Kampanye Negatif Versus Akhlakul Karimah
Black Campaign sudah dinyatakan sebagai perilaku terlarang secara formal, meskipun secara praktikal, hal tersebut dengan sangat mudah masih sangat marak ditemukan. Sedangkan untuk negative campaign, berbagai pihak masih menyatakannya sebagai hal yang bisa ditolerir. Alasannya, kampanye negatif mengungkap fakta, bukan fitnah. Gunanya agar publik dapat memastikan seorang capres dan cawapres (atau caleg, dalam konteks pemilu legislatif) benar-benar bersih ketika menjabat.
Tapi, kita dengan segera tahu bahwa apa yang disampaikan itu tak pernah lebih dari sebuah justifikasi. Fakta menunjukkan bahwa mekipun rekam jejak dan perilaku seseorang sudah “ditelanjangi” di masa kampanye, tetap saja banyak hal yang tidak terungkap. Faktanya, banyak sekali pejabat pemerintah dan juga anggota dewan (di pusat atau daerah) yang terbukti melakukan korupsi begitu mereka sudah menjabat. Padahal, rekam jejak dan kepribadian mereka sudah dibedah dan diserang semasa kampanye.
Kampanye negatif pada akhirnya hanyalah instrumen yang dipakai satu pihak untuk mengalahkan rival politiknya. Semuanya bersifat praktis dan pragmatis. Semuanya demi kepentingan syahwat sesaat. Hampir tidak ada tujuan mulia di balik perilaku kampanye negatif.
Inilah sisi buruk lain dari perilaku politik. Akhlakul karimah (akhlak yang muia) adalah ajaran luhur yang berkedudukan sangat penting dalam ajaran Islam. Motivasi dan etika menjadi penentu apakah perilaku kita kelak diterima oleh Allah atau tidak. Rasul yang mulia juga secara jelas dan tegas dalam haditsnya yang terkenal menyatakan bahwa target akhir dari risalah yang ia perjuangkan adalah terbentuknya masyarakat yang santun, beradab, dan berkhlak mulia (innamaa bu’itstu li utammima makarmal akhlaq).
Al-Quran surat Al-Hujurat ayat 12 bahkan menyatakan bahwa mengedepankan prasangka (zhan), menelisik keburukan (tajassus), dan membicarakan keburukan orang lain (ghibah) adalah tiga serangkai keburukan yang sangat menjijikkan. Ketiganya berjalin berkelindan. Satu perilaku dipastikan terkait dengan perilaku lainnya. Berdasarkan ayat tersebut, berburuk sangka, memata-matai, dan meng-ghibah, sama sekali tidak bersesuaian dengan keimanan dan ketakwaan. Orang yang masih memendam perilaku seperti itu tingkat keimanan dan ketakwaannya dipastikan sangat rendah, atau malah tidak ada sama sekali.
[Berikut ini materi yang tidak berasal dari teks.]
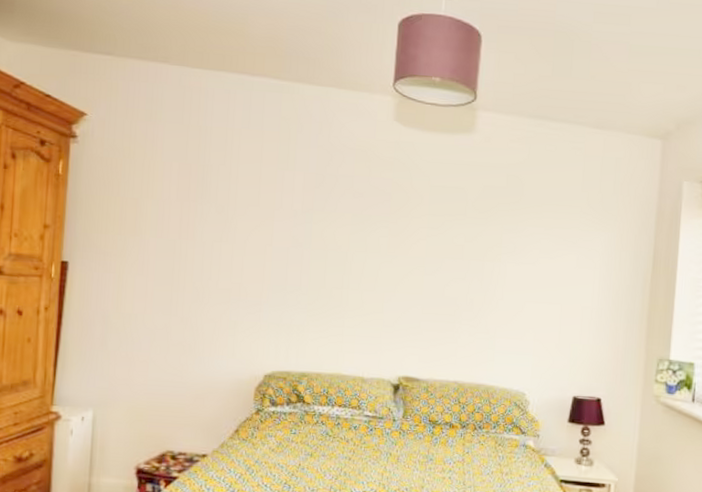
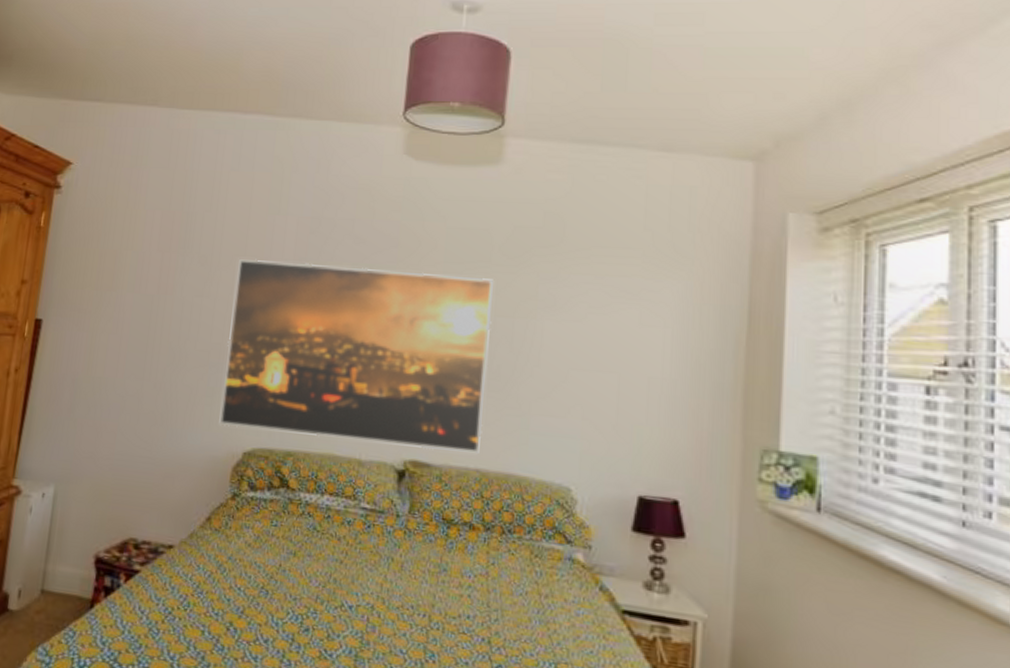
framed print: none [242,209,468,369] -> present [219,259,493,453]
Dalam berbagai teks hadits disebutkan bahwa sekali orang meng-ghibah, ia akan kehilangan pahala atas amalan baiknya yang sudah dilakukan bertahun-tahun. Para ulama kita menyatakan bahwa ini adalah hukuman yang setara, karena harga diri (reputasi) seseorang yang sudah dibangun selama bertahun-tahun menjadi runtuh hanya dengan sekali ghibah yang dilakukan orang lain.
Inilah hal yang seringkali luput dari perhatian para politisi Muslim. Benar bahwa di negara kita, politik secara konseptual dipisahkan dari agama. Hanya saja, segala macam perilaku kita tidak pernah lepas dari pertanggungjawaban di hadapan Allah. (Editorial/LiputanIslam.com)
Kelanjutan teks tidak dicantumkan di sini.